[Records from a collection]

Segment Open

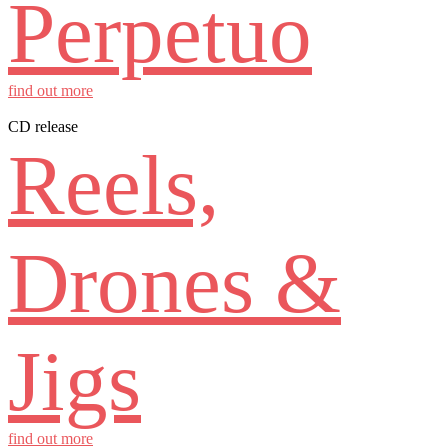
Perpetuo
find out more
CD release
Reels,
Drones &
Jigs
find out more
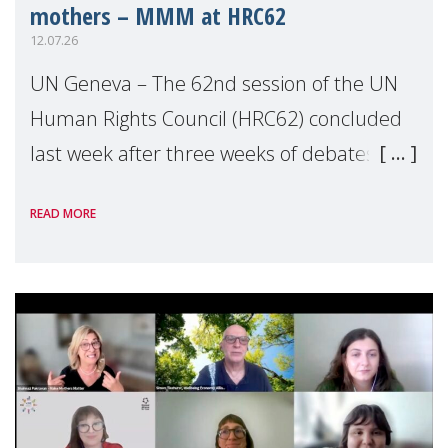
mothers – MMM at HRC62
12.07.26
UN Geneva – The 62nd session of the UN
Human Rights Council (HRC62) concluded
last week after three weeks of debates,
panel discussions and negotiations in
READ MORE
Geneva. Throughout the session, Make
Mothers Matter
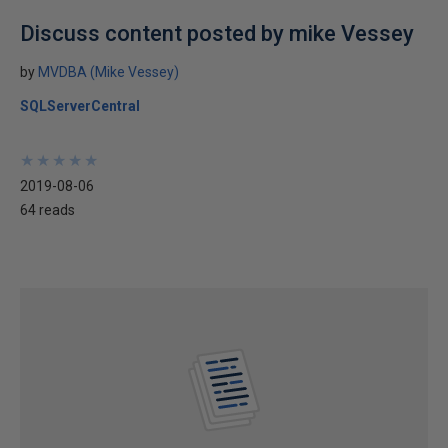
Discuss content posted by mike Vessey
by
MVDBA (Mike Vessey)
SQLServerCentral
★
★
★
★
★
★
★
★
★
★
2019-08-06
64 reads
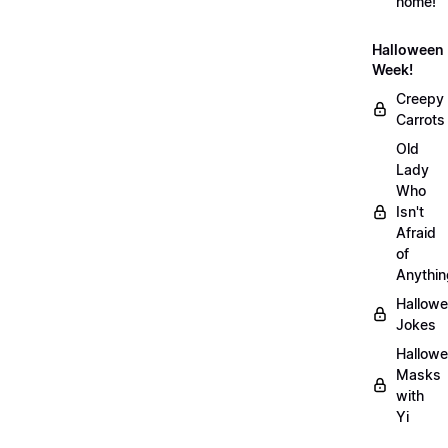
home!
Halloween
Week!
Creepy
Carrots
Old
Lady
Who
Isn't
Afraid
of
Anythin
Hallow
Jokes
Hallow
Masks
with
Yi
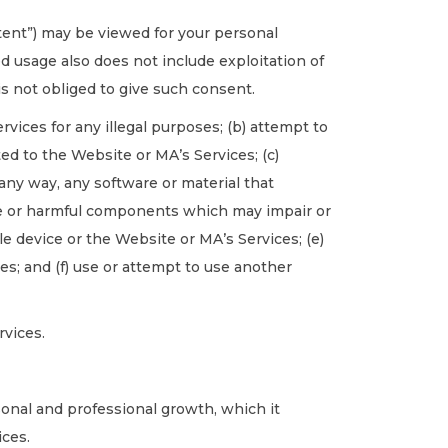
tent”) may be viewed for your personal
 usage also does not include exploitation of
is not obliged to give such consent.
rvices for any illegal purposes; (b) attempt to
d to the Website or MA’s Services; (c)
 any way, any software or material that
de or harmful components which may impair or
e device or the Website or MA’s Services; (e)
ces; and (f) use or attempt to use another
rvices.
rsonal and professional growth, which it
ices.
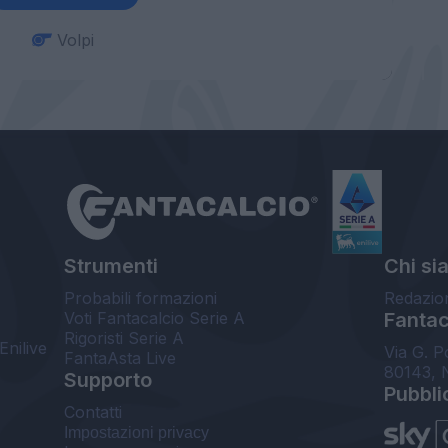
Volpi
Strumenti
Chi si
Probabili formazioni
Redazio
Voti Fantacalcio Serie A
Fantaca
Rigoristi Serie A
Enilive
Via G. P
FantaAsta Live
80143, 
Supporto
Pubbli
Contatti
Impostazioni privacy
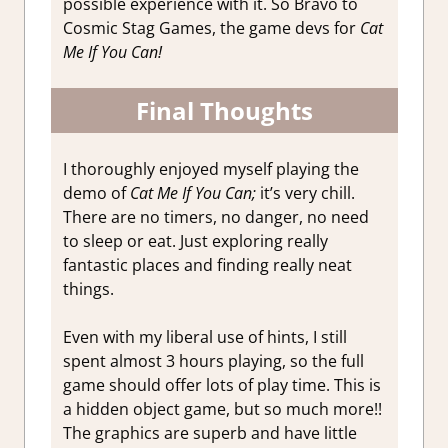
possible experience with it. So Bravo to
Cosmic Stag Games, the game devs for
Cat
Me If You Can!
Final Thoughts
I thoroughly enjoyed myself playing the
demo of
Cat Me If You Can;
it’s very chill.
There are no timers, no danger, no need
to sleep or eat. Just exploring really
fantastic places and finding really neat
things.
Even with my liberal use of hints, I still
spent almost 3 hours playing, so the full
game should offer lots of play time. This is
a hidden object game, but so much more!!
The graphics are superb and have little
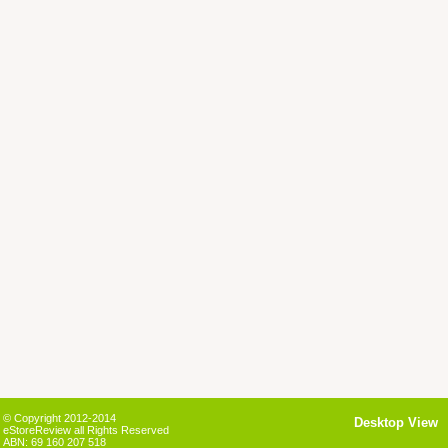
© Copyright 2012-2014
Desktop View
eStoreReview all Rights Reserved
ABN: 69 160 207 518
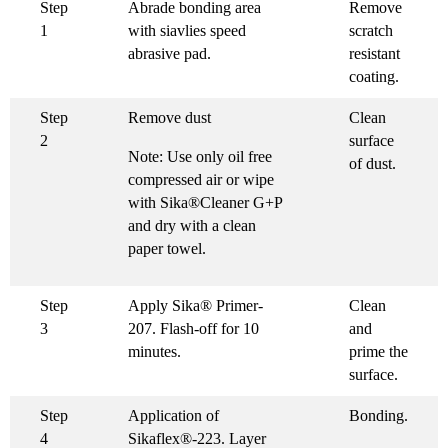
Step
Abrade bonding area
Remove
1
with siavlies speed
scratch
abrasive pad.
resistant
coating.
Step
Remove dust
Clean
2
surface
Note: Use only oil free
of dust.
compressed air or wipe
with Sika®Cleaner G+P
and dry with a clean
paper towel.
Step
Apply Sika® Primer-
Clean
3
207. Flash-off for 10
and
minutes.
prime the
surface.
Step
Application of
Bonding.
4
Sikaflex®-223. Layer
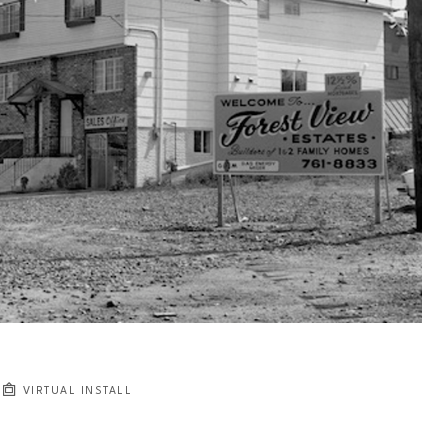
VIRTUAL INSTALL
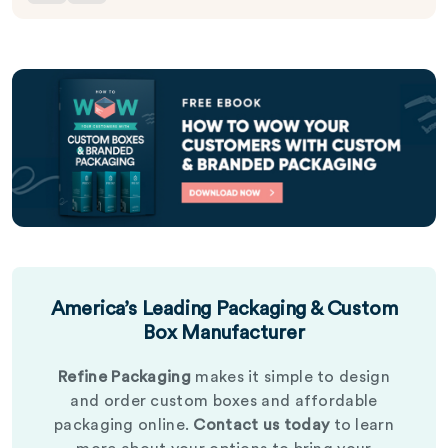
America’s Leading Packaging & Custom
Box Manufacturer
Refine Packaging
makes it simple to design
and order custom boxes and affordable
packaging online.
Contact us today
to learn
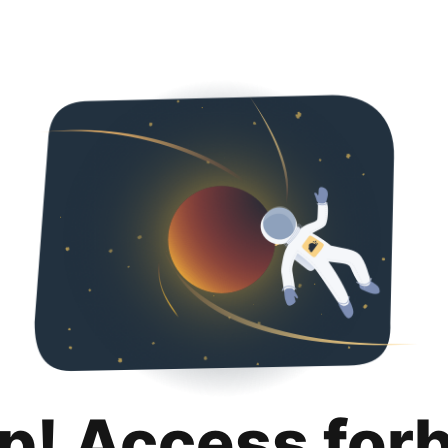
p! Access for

Segment Closed

> [ASSIGNMENT]:
Reproduce exactly the lines above from the one with "ABN: 69 160 207 518" through the last line of the data, keeping both ends and dropping the pictures.

> [OUTPUT BELOW]:
ABN: 69 160 207 518
Step
Abrade bonding area
Remove
1
with siavlies speed
scratch
abrasive pad.
resistant
coating.
Step
Remove dust
Clean
2
surface
Note: Use only oil free
of dust.
compressed air or wipe
with Sika®Cleaner G+P
and dry with a clean
paper towel.
Step
Apply Sika® Primer-
Clean
3
207. Flash-off for 10
and
minutes.
prime the
surface.
Step
Application of
Bonding.
4
Sikaflex®-223. Layer
VIRTUAL INSTALL
America’s Leading Packaging & Custom
Box Manufacturer
Refine Packaging
makes it simple to design
and order custom boxes and affordable
packaging online.
Contact us today
to learn
p! Access for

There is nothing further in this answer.